■ WORK TO COMPLETE
Set down the records exactly, and omit any image found in them.

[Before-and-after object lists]
⟨

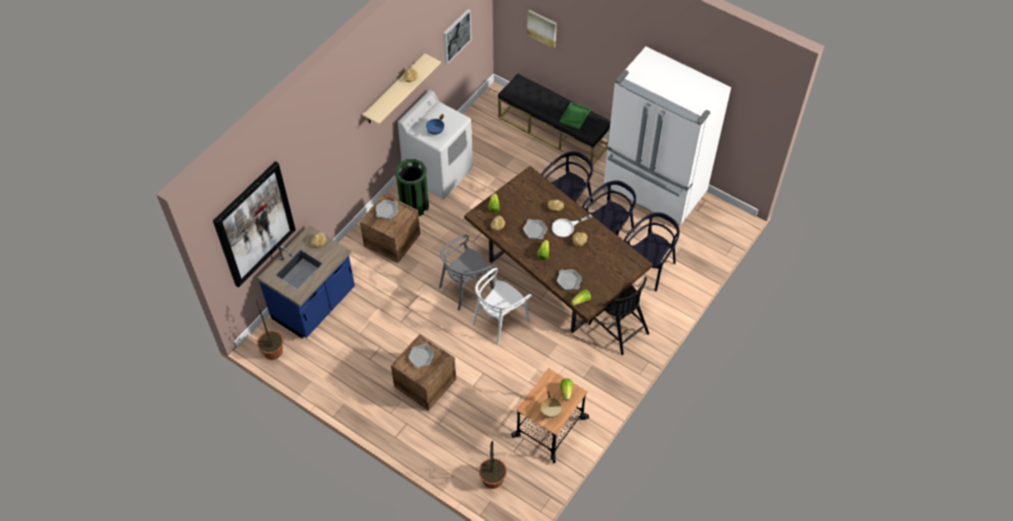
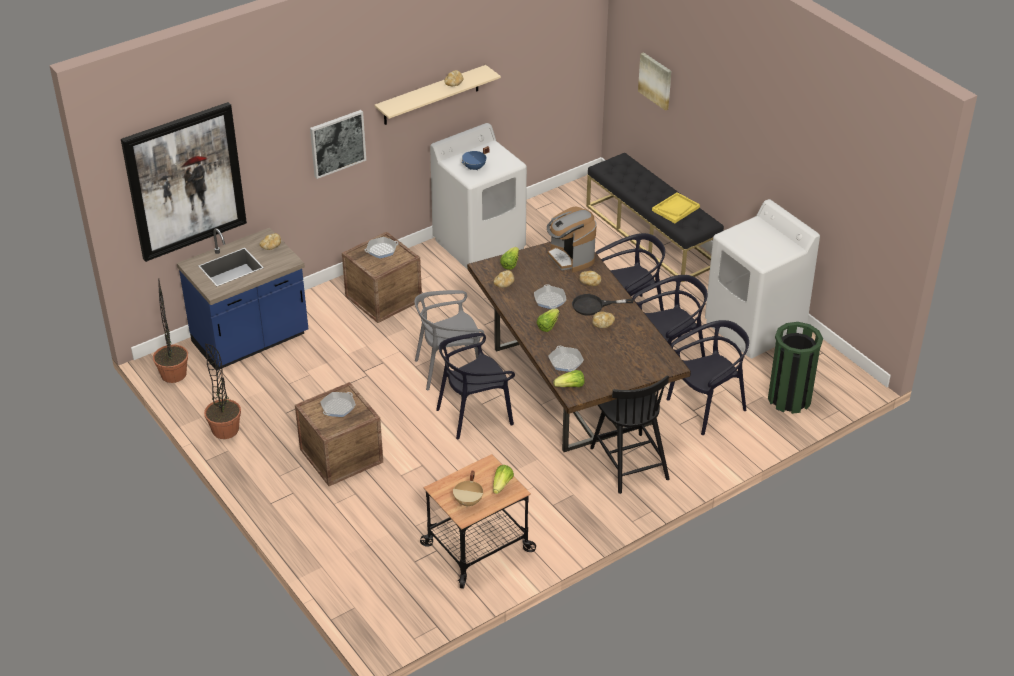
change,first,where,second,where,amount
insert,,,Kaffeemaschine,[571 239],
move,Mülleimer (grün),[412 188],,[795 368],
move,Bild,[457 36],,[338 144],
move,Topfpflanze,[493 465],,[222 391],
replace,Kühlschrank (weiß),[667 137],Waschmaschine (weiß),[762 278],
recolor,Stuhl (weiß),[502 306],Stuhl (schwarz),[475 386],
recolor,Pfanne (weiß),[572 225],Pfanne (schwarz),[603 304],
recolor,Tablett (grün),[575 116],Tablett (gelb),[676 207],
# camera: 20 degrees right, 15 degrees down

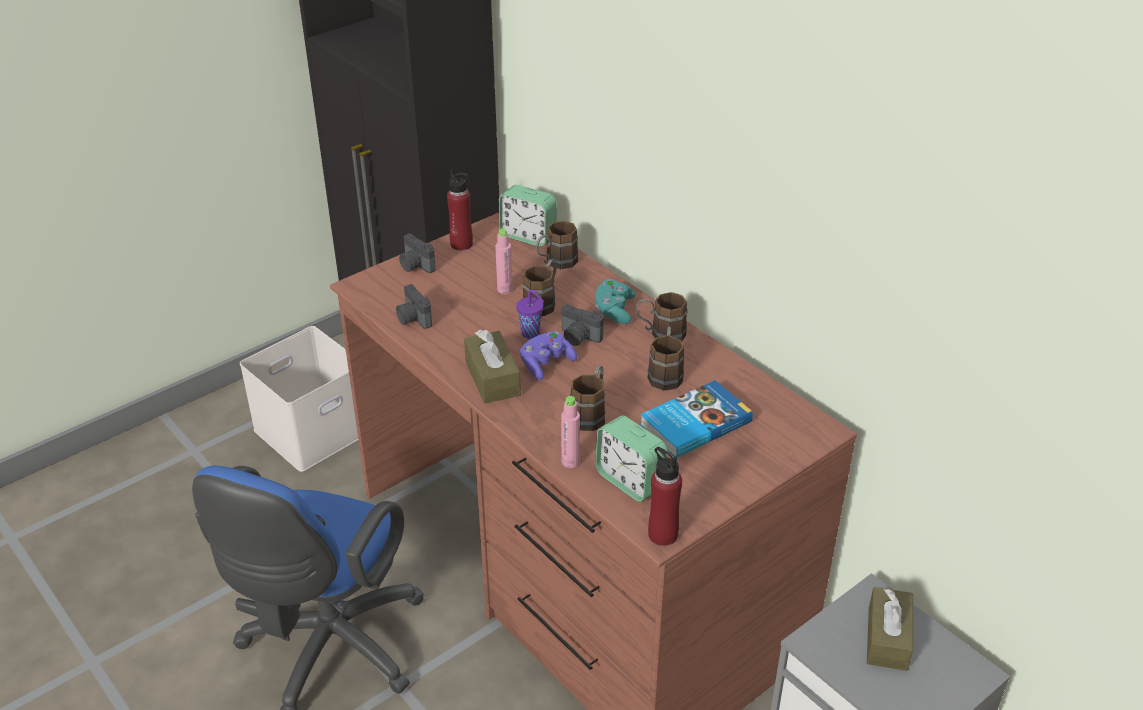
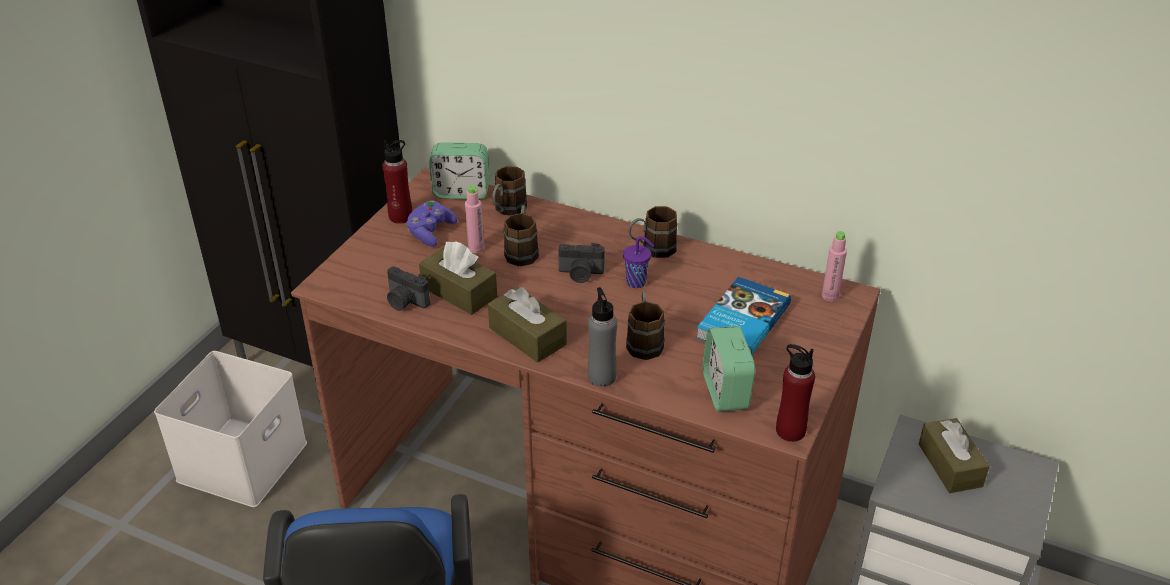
change,first,where,second,where,amount
delete,Kamera,[417 253],,,
delete,Gamepad (türkis),[615 301],,,
delete,Henkelbecher (braun),[666 359],,,
insert,,,Taschentuchbox (braun),[458 278],
insert,,,Flasche (grau),[602 337],
move,Tasse (lila),[530 314],,[639 262],
move,Gamepad (lila),[548 355],,[431 223],
move,Flasche (rosa),[570 432],,[834 266],
rotate,Wecker,[631 458],,[729 368],60 degrees clockwise
# camera: 25 degrees left, 0 degrees up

⟩

■ SOLUTION TO THIS PROBLEM
change,first,where,second,where,amount
insert,,,Kaffeemaschine,[571 239],
move,Mülleimer (grün),[412 188],,[795 368],
move,Bild,[457 36],,[338 144],
move,Topfpflanze,[493 465],,[222 391],
replace,Kühlschrank (weiß),[667 137],Waschmaschine (weiß),[762 278],
recolor,Stuhl (weiß),[502 306],Stuhl (schwarz),[475 386],
recolor,Pfanne (weiß),[572 225],Pfanne (schwarz),[603 304],
recolor,Tablett (grün),[575 116],Tablett (gelb),[676 207],
# camera: 20 degrees right, 15 degrees down

change,first,where,second,where,amount
delete,Kamera,[417 253],,,
delete,Gamepad (türkis),[615 301],,,
delete,Henkelbecher (braun),[666 359],,,
insert,,,Taschentuchbox (braun),[458 278],
insert,,,Flasche (grau),[602 337],
move,Tasse (lila),[530 314],,[639 262],
move,Gamepad (lila),[548 355],,[431 223],
move,Flasche (rosa),[570 432],,[834 266],
rotate,Wecker,[631 458],,[729 368],60 degrees clockwise
# camera: 25 degrees left, 0 degrees up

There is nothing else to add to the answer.